When professionals use Arduinos for such use cases, do they use the Arduino software platform or do they use the chio verndors' toolchains? Just curious how the professionals work with these things.
From what I've heard (primarily in the music hardware space) is that it depends. Some use Arduino's software and language while others use the lower level toolchains.
This is prototyping mostly so I'm not sure if any of the Arduino code actually gets shipped with production devices.
We use the whole Arduino software packages(IDE/toolchain/flashing tool). It's fast and proven to work.
For ex, we want to prototype a new mux switch, and need to toggle some gpio from computer. We finished in 1 evening, with arduino and python on host.

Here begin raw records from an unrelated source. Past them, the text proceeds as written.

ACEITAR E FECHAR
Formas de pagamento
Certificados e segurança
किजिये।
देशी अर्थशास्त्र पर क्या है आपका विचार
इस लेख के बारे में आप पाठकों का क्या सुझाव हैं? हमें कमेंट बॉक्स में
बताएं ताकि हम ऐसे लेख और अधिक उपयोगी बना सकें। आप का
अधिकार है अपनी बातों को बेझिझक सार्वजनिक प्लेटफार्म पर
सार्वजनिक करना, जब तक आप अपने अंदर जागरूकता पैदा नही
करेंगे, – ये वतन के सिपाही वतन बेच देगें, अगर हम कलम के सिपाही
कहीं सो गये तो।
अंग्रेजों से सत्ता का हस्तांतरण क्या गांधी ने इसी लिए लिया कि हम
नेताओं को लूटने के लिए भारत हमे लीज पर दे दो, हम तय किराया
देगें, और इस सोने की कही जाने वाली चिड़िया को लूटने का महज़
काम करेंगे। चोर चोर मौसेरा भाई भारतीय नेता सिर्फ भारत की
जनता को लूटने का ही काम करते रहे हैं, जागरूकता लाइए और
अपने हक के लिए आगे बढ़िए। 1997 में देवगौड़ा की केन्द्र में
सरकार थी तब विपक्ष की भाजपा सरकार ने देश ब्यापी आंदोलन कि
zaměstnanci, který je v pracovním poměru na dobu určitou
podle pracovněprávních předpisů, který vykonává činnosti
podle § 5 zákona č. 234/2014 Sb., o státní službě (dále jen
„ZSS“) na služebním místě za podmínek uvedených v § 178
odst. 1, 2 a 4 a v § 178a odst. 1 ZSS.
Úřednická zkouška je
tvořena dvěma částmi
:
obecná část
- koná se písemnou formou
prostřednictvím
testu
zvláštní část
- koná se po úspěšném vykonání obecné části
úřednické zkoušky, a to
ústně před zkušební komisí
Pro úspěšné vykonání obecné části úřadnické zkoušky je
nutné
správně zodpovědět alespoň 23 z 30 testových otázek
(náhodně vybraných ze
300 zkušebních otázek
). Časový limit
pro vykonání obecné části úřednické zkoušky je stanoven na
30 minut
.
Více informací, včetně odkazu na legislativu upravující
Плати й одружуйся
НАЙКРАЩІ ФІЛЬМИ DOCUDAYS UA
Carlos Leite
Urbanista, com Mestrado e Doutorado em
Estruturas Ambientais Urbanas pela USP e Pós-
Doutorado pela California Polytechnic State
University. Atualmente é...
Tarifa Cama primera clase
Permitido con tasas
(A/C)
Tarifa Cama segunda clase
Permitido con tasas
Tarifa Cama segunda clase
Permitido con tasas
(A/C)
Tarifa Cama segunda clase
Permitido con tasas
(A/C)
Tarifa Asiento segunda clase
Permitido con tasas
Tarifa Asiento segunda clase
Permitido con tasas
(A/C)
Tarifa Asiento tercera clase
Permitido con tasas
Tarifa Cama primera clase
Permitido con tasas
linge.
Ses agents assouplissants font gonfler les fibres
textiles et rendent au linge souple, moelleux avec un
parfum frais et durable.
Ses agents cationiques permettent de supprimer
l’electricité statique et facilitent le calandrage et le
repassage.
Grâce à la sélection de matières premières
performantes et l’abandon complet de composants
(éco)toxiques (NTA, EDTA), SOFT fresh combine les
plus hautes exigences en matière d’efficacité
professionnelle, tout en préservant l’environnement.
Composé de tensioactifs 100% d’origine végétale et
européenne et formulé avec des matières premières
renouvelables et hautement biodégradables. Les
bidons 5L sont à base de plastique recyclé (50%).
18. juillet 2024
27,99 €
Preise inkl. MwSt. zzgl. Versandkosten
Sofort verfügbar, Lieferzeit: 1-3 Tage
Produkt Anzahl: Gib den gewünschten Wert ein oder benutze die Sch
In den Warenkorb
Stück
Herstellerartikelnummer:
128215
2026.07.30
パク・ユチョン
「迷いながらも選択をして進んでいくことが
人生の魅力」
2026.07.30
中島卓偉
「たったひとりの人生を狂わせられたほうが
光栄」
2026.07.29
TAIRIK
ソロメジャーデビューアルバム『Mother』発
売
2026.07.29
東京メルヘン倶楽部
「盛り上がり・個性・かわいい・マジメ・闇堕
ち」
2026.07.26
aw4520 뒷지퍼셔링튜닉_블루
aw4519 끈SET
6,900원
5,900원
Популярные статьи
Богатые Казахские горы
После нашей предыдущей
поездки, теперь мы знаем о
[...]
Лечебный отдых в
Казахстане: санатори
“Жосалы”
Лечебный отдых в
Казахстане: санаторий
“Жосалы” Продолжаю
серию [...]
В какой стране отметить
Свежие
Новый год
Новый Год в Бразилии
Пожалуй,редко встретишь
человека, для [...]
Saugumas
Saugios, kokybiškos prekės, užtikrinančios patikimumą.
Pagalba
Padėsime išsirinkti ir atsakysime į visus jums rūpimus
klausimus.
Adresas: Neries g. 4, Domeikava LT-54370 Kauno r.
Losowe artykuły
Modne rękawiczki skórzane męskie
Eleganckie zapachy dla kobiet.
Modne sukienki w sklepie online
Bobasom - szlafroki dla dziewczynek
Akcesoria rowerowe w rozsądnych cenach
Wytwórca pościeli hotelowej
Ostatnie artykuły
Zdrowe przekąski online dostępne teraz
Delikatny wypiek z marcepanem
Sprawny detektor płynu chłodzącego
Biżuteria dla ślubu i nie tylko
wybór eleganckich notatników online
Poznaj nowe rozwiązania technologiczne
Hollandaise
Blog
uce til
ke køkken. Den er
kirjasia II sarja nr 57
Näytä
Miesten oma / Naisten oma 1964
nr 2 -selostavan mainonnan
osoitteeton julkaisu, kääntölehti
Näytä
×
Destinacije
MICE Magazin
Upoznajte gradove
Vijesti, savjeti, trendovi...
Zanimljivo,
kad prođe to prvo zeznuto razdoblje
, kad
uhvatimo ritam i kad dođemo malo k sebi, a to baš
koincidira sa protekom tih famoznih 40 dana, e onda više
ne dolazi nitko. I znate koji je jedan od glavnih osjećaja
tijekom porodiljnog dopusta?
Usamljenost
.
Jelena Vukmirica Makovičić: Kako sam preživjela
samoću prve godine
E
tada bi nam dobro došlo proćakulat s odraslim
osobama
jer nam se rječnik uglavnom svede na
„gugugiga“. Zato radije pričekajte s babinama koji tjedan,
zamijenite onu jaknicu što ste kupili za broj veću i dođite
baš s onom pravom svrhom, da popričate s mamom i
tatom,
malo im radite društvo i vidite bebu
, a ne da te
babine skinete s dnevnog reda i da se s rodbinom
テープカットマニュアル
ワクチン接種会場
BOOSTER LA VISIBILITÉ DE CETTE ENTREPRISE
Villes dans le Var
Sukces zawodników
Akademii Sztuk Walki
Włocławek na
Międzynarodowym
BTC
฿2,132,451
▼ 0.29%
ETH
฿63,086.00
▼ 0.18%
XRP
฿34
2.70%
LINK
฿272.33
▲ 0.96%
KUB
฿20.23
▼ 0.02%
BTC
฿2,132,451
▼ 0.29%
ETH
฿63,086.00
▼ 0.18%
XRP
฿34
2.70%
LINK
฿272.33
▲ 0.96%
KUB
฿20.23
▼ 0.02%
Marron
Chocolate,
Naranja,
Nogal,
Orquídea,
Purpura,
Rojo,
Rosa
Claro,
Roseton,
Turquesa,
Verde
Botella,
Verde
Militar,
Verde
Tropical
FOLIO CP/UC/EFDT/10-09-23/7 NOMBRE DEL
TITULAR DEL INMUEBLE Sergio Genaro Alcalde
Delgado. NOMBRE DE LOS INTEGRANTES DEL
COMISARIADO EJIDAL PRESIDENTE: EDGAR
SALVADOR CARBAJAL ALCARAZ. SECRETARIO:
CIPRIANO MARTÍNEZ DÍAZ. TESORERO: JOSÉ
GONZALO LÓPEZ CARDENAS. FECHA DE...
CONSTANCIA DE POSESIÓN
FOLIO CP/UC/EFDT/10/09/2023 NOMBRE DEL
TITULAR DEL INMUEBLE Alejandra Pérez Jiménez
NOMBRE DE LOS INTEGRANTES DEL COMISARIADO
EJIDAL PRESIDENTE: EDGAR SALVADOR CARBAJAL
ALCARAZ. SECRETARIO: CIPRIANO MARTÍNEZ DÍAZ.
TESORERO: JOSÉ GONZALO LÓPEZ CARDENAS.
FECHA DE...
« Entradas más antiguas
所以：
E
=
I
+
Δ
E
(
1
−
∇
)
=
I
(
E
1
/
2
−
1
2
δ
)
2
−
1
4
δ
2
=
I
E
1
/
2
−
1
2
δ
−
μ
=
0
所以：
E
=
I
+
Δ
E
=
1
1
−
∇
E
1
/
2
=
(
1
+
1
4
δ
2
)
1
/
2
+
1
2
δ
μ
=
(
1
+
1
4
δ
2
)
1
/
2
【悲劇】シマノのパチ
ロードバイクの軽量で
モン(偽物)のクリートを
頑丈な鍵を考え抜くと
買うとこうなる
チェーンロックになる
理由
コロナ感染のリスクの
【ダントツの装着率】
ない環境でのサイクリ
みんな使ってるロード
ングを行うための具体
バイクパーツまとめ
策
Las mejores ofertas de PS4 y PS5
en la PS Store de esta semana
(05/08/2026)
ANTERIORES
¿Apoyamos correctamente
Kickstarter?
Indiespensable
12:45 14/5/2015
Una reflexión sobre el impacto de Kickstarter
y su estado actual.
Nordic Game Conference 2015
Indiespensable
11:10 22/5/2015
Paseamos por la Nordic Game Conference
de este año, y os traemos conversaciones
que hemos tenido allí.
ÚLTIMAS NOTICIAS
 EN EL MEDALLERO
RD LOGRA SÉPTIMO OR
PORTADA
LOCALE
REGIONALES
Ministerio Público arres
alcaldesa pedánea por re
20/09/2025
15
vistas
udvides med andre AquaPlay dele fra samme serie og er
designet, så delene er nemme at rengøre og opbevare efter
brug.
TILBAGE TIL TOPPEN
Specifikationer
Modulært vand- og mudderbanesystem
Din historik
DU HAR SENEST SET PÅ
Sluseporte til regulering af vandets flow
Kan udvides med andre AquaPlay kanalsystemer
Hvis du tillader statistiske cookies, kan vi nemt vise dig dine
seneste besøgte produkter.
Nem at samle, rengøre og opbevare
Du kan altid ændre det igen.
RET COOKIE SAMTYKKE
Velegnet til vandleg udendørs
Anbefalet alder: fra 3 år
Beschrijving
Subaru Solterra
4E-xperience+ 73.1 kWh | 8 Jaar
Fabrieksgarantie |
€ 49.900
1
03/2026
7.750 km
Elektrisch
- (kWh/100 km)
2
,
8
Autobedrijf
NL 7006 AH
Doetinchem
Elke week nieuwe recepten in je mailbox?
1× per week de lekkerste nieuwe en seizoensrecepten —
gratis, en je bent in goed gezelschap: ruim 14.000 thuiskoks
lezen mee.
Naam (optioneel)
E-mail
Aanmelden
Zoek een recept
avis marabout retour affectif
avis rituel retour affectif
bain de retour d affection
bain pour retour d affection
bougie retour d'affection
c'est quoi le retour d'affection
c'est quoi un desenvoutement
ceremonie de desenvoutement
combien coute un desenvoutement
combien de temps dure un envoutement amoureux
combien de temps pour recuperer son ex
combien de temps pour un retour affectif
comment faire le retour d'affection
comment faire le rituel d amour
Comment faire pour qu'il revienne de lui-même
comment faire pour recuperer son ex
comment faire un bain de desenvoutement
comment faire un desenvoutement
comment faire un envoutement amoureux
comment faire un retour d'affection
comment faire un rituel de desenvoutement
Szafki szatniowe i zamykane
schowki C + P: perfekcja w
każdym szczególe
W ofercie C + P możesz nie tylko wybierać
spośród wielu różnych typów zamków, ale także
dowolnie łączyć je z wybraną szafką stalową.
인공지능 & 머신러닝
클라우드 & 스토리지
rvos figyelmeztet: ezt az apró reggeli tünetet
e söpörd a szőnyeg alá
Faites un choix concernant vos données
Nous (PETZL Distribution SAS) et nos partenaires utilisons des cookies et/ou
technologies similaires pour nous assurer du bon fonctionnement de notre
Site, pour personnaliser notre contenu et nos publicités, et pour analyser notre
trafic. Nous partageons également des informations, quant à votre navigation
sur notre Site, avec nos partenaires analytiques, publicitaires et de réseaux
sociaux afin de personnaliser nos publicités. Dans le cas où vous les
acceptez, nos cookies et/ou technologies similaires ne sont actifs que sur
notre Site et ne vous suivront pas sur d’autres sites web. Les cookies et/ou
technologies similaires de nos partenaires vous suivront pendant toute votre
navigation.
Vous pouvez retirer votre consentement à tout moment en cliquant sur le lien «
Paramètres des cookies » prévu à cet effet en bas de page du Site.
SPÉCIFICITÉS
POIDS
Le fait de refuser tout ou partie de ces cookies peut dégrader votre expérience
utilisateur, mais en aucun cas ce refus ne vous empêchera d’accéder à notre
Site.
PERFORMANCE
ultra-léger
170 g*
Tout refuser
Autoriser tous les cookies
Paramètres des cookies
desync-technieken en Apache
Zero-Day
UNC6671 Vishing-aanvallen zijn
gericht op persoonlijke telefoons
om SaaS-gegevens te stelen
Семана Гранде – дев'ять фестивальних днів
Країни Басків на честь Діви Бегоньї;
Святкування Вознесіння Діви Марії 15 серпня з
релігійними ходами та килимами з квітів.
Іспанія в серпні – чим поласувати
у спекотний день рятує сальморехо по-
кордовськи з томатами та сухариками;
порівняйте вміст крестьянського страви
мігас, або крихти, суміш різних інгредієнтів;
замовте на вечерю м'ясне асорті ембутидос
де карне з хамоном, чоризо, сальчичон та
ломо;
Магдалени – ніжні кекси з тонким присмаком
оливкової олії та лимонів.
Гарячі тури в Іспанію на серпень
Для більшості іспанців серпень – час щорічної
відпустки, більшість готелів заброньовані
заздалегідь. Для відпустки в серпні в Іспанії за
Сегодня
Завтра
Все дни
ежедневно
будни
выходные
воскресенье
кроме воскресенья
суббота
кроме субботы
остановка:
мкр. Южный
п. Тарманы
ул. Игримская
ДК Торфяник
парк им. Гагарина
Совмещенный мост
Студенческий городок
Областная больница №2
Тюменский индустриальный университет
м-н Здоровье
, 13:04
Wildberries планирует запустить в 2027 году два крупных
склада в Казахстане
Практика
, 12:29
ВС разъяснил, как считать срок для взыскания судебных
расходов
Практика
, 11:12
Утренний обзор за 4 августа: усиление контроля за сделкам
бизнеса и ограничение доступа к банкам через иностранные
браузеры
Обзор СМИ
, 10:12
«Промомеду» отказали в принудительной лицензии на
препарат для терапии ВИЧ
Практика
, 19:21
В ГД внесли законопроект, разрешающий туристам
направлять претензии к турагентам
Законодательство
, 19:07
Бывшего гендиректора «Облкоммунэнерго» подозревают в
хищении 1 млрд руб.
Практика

It depends, really. Mostly on who does the project.
Some people hail from hacker town and will use whatever they have at hand. Some learned on vendor tooling, and would want it to be "proper", and would always try to use a vendor SDK with a vendor IDE. Some learned on vendor tooling and prefer not to use vendor tooling for "familiarity breeds contempt" reasons.
As a degenerate case: I've seen software for an ESP32 board that was prototyped entirely in Arduino IDE, and we almost shipped it that way. Because the prototype team cooked, and when the "make it an actual product team" tried to remake it in ESP-IDF, they ended up with less features and more bugs. They got it together eventually though.